What to do.
Transcribe the passage of the forum thread below between "The way I got" and "And it’s free.", inclusive.

Text under study.
# The Indispensable Composers



## 8j1010 (Aug 29, 2020)

[HR][/HR]I've been thinking about this book for a while, and I want to read it sometime. This book made me think about how little variety there is in the music I listen to. I only listen to keyboard/piano music with the exception of a few composers. I've never listened to Dvorak, Brahms, Mendelssohn, Schumann, and other composers that I hear people talk about so much. Not only this, but I don't feel familiar with the music of the popular composers or even the composers I listen to most.

My question is, how do you get familiar and listen to a wide variety of composers from different time periods and styles. Thanks to anyone who responds!


----------



## Simplicissimus (Feb 3, 2020)

The way I got into many different periods and composers was by going to concerts. These were very cheap when I was a student, and I enjoyed going with other students. My favorite way, by far, of being introduced to new composers is by hearing their works performed live. It’s nice to read about them in the concert program and I like nothing better than going out for drinks with fellow music enthusiasts afterwards and chatting about the experience. Alternatively, I listen to concerts on classical music radio. There is often a work on the program that I’ve never heard, and sometimes the hosts’ commentary is interesting. And it’s free.


----------



## vtpoet (Jan 17, 2019)

8j1010 said:


> I only listen to keyboard/piano music with the exception of a few composers. I've never listened to Dvorak, Brahms, Mendelssohn, Schumann, and other composers that I hear people talk about so much.


But didn't they all write keyboard/piano music? Now I'm curious. With which pianist/composers have you ensconced yourself?

As to your question: Get on a music streaming site, like Spotify, and start out with the public playlists of other listeners. You will likely hear much that you don't care for, but then something might lead you in a new direction.

I made a public playlist called _Rococo Sanssouci: Summer's at Frederick the Great's Potsdam Palace_. I really have a soft spot for this time period. None of it is "great" music, but I often find it to be of a very high standard and interesting. They were the avant-garde of their day, as was King Frederick until his tastes hardened and staled.

If you don't want to pay for a streaming service, then there are radio programs like "Sunday Baroque" which you can stream anytime you want (and there are programs for other periods of music).


----------



## 8j1010 (Aug 29, 2020)

Recorded information.
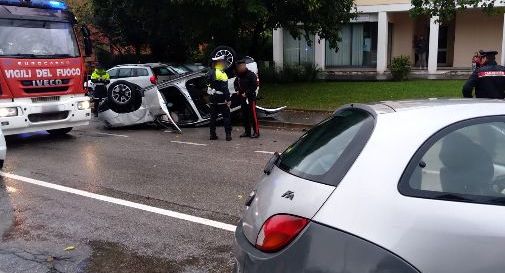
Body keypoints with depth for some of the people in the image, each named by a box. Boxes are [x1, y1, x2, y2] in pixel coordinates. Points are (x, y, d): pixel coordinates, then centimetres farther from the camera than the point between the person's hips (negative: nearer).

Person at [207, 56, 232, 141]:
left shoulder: (211, 73, 8)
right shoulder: (222, 74, -16)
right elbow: (225, 88, -20)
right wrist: (228, 100, -18)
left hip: (212, 99, 7)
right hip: (221, 99, -7)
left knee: (213, 116, 12)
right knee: (226, 117, 1)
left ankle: (212, 134, 15)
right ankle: (228, 135, -1)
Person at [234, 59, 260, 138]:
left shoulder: (251, 74, -10)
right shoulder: (239, 75, 11)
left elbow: (254, 86, -14)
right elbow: (236, 83, 26)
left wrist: (246, 93, -17)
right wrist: (237, 90, 6)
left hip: (250, 97, -7)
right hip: (242, 98, 7)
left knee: (253, 115, -6)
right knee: (244, 115, 11)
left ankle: (256, 132, -1)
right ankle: (247, 132, 20)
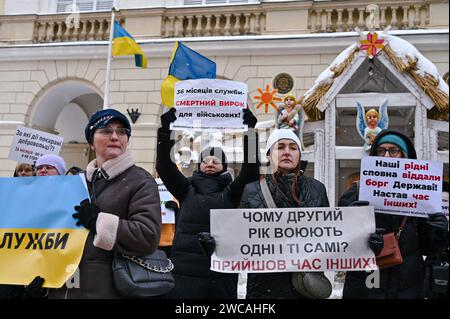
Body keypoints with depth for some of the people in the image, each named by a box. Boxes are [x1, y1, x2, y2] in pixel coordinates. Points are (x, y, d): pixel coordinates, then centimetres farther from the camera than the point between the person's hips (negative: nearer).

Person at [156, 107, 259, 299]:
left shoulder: (231, 193, 8)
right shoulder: (186, 190, 10)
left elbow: (251, 169, -6)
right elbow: (164, 166, -2)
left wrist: (250, 132, -13)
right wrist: (165, 131, -12)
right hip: (186, 273, 0)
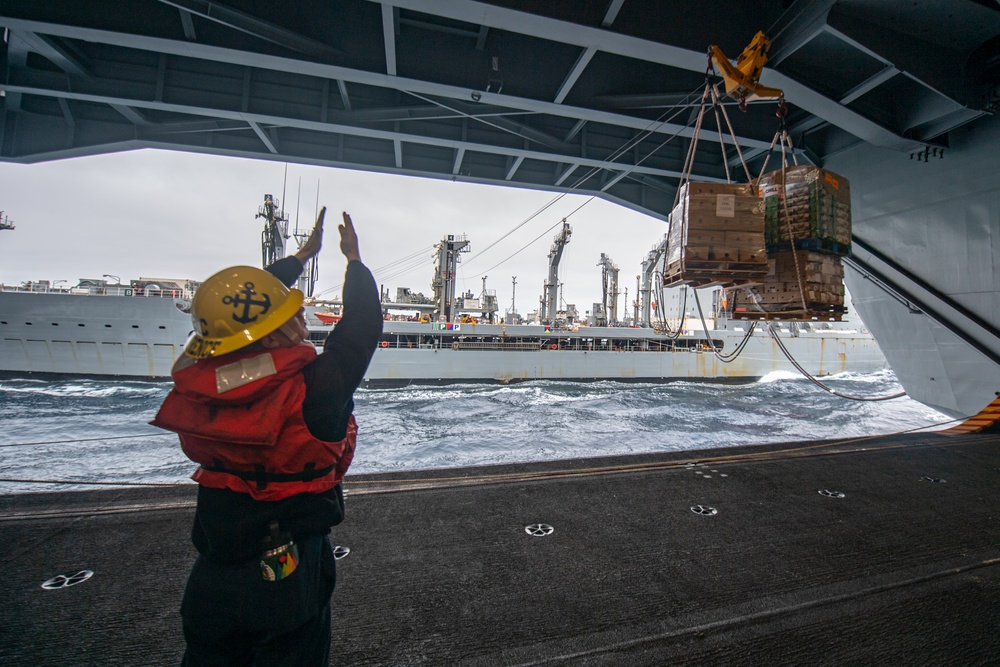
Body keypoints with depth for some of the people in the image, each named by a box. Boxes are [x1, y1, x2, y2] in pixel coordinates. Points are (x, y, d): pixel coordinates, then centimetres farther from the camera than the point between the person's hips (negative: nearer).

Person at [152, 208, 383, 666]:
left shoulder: (197, 381, -13)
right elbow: (362, 326, -12)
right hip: (291, 574, -4)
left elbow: (246, 304, 3)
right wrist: (354, 258, 3)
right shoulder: (315, 388, -28)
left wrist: (302, 255, 14)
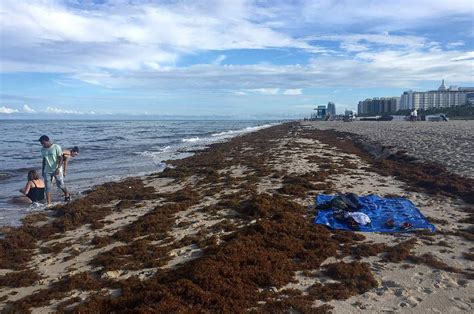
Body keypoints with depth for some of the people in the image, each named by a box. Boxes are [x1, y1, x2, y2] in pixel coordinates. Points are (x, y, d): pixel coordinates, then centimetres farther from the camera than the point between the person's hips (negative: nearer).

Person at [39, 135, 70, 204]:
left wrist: (58, 169, -23)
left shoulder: (56, 147, -11)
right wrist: (43, 171, 15)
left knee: (61, 185, 6)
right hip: (47, 171, 4)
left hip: (56, 170, -4)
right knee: (47, 187, -1)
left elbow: (61, 159, -13)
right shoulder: (43, 150, 6)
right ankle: (49, 204, 1)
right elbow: (44, 160, 16)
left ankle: (67, 195, 34)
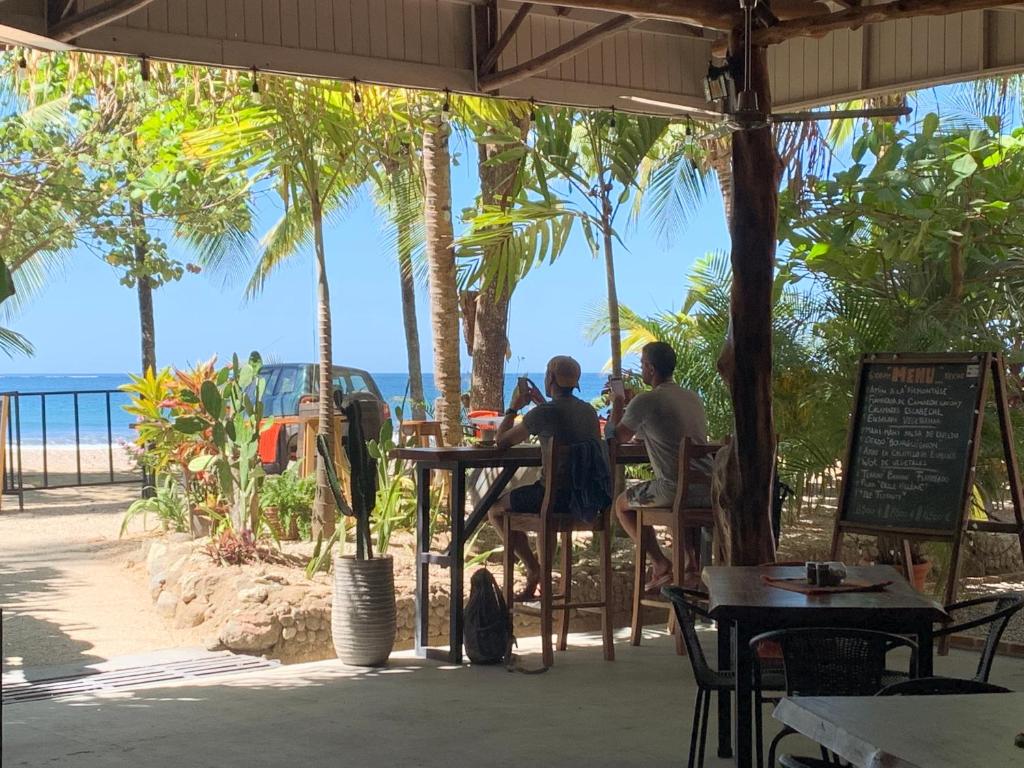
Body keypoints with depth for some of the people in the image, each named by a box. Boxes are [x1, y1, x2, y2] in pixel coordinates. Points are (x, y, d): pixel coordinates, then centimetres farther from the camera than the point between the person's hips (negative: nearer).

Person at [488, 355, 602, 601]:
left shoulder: (544, 413, -16)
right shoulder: (588, 411, 6)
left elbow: (502, 440, -6)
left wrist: (513, 407, 8)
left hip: (557, 496, -8)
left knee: (496, 508, 14)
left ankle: (533, 569, 13)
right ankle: (540, 571, 35)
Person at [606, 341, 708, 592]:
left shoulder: (645, 401, -9)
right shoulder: (693, 397, 14)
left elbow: (616, 437, 3)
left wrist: (617, 406, 21)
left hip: (673, 489, -7)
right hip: (707, 490, 7)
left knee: (622, 504, 19)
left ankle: (661, 564, 9)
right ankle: (691, 563, 28)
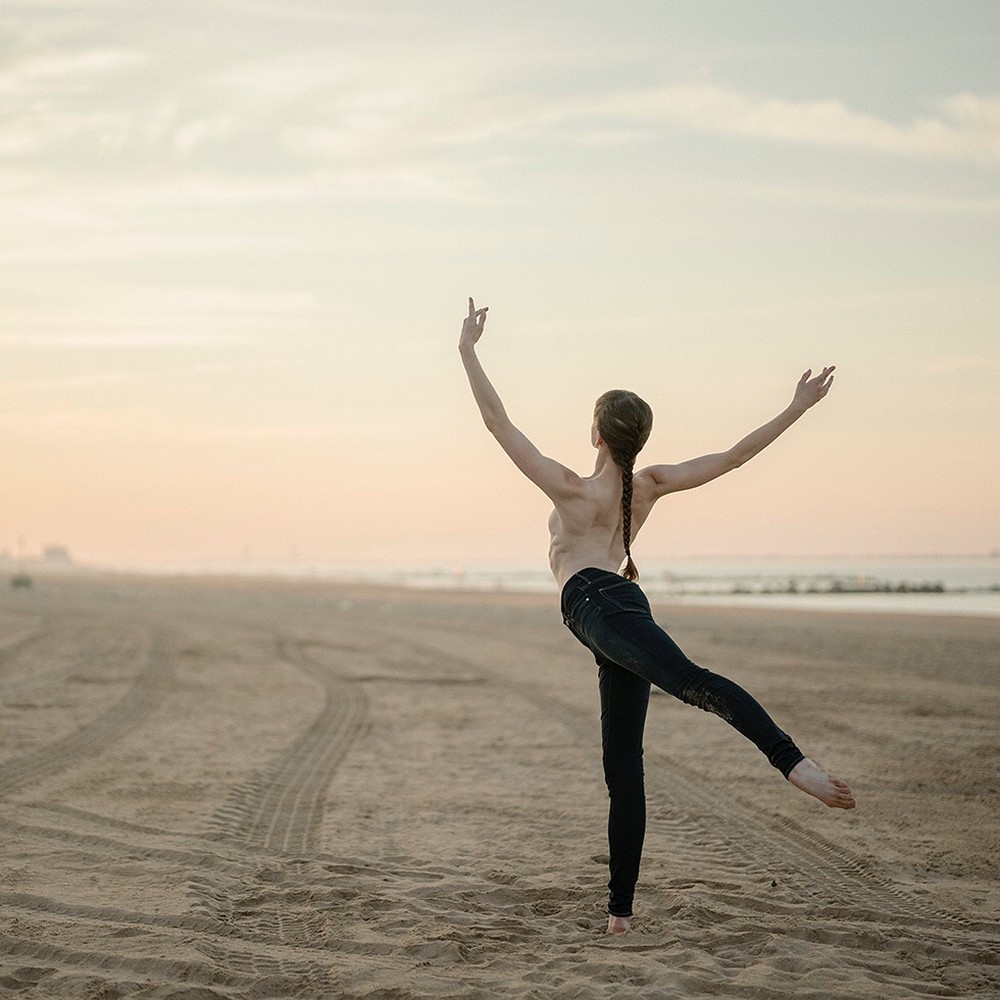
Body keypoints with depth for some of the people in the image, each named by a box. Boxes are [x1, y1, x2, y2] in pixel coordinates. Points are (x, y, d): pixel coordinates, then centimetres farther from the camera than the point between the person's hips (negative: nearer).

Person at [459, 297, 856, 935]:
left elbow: (498, 422, 0)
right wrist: (798, 408, 24)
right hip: (627, 610, 7)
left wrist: (468, 351, 3)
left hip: (594, 604, -7)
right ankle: (621, 910, 5)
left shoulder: (572, 490, 2)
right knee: (623, 766, 6)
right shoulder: (650, 486, 15)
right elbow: (734, 456, 18)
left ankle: (793, 762, -56)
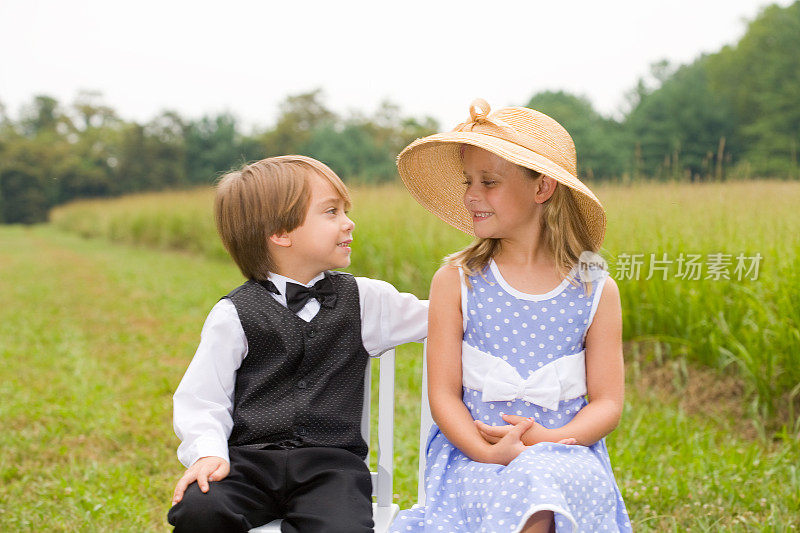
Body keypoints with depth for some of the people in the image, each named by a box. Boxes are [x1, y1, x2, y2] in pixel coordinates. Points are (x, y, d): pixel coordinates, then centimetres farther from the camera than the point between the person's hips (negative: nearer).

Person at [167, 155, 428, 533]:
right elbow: (200, 399, 3)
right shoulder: (236, 315, 4)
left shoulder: (363, 300, 13)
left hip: (331, 462, 1)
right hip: (250, 458, -1)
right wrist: (208, 453, -14)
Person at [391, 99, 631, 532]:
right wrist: (487, 451, -18)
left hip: (565, 453, 0)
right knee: (504, 496, -33)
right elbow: (443, 393, 0)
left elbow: (607, 403, 3)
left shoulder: (596, 290, 4)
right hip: (473, 453, 0)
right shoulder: (454, 281, 3)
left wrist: (546, 440, -16)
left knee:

Task answer.
The way I got into many different periods and composers was by going to concerts. These were very cheap when I was a student, and I enjoyed going with other students. My favorite way, by far, of being introduced to new composers is by hearing their works performed live. It’s nice to read about them in the concert program and I like nothing better than going out for drinks with fellow music enthusiasts afterwards and chatting about the experience. Alternatively, I listen to concerts on classical music radio. There is often a work on the program that I’ve never heard, and sometimes the hosts’ commentary is interesting. And it’s free.